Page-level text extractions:

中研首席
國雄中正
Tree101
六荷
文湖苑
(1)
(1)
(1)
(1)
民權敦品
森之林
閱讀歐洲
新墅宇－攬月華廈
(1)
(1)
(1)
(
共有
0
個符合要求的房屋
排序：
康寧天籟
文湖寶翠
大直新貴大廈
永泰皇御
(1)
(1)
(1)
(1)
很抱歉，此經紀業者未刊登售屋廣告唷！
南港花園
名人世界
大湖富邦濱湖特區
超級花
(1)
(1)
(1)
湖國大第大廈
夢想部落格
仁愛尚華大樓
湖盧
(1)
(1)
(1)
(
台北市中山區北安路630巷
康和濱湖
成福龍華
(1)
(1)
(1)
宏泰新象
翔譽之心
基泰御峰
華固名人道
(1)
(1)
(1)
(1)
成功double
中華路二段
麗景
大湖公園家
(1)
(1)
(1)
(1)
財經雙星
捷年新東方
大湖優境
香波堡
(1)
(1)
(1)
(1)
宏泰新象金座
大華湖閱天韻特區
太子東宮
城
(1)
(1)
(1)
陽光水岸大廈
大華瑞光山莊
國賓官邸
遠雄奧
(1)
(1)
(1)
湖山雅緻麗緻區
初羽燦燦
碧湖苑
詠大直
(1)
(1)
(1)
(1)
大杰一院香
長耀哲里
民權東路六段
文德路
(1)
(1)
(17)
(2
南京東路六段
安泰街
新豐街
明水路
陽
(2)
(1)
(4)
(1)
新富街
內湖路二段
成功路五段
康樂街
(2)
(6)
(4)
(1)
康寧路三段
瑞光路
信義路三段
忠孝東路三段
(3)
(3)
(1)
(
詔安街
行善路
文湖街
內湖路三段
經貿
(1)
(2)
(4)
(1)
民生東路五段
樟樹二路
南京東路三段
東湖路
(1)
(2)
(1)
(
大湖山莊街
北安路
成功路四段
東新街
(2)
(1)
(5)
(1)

> [EXERCISE DIRECTIONS]: Give every line of extracted text in the rows above as a JSON list of strings, one string per line, leaving out blank lines.

> [PROBLEM SOLUTION]:
[
  "中研首席",
  "國雄中正",
  "Tree101",
  "六荷",
  "文湖苑",
  "(1)",
  "(1)",
  "(1)",
  "(1)",
  "民權敦品",
  "森之林",
  "閱讀歐洲",
  "新墅宇－攬月華廈",
  "(1)",
  "(1)",
  "(1)",
  "(",
  "共有",
  "0",
  "個符合要求的房屋",
  "排序：",
  "康寧天籟",
  "文湖寶翠",
  "大直新貴大廈",
  "永泰皇御",
  "(1)",
  "(1)",
  "(1)",
  "(1)",
  "很抱歉，此經紀業者未刊登售屋廣告唷！",
  "南港花園",
  "名人世界",
  "大湖富邦濱湖特區",
  "超級花",
  "(1)",
  "(1)",
  "(1)",
  "湖國大第大廈",
  "夢想部落格",
  "仁愛尚華大樓",
  "湖盧",
  "(1)",
  "(1)",
  "(1)",
  "(",
  "台北市中山區北安路630巷",
  "康和濱湖",
  "成福龍華",
  "(1)",
  "(1)",
  "(1)",
  "宏泰新象",
  "翔譽之心",
  "基泰御峰",
  "華固名人道",
  "(1)",
  "(1)",
  "(1)",
  "(1)",
  "成功double",
  "中華路二段",
  "麗景",
  "大湖公園家",
  "(1)",
  "(1)",
  "(1)",
  "(1)",
  "財經雙星",
  "捷年新東方",
  "大湖優境",
  "香波堡",
  "(1)",
  "(1)",
  "(1)",
  "(1)",
  "宏泰新象金座",
  "大華湖閱天韻特區",
  "太子東宮",
  "城",
  "(1)",
  "(1)",
  "(1)",
  "陽光水岸大廈",
  "大華瑞光山莊",
  "國賓官邸",
  "遠雄奧",
  "(1)",
  "(1)",
  "(1)",
  "湖山雅緻麗緻區",
  "初羽燦燦",
  "碧湖苑",
  "詠大直",
  "(1)",
  "(1)",
  "(1)",
  "(1)",
  "大杰一院香",
  "長耀哲里",
  "民權東路六段",
  "文德路",
  "(1)",
  "(1)",
  "(17)",
  "(2",
  "南京東路六段",
  "安泰街",
  "新豐街",
  "明水路",
  "陽",
  "(2)",
  "(1)",
  "(4)",
  "(1)",
  "新富街",
  "內湖路二段",
  "成功路五段",
  "康樂街",
  "(2)",
  "(6)",
  "(4)",
  "(1)",
  "康寧路三段",
  "瑞光路",
  "信義路三段",
  "忠孝東路三段",
  "(3)",
  "(3)",
  "(1)",
  "(",
  "詔安街",
  "行善路",
  "文湖街",
  "內湖路三段",
  "經貿",
  "(1)",
  "(2)",
  "(4)",
  "(1)",
  "民生東路五段",
  "樟樹二路",
  "南京東路三段",
  "東湖路",
  "(1)",
  "(2)",
  "(1)",
  "(",
  "大湖山莊街",
  "北安路",
  "成功路四段",
  "東新街",
  "(2)",
  "(1)",
  "(5)",
  "(1)"
]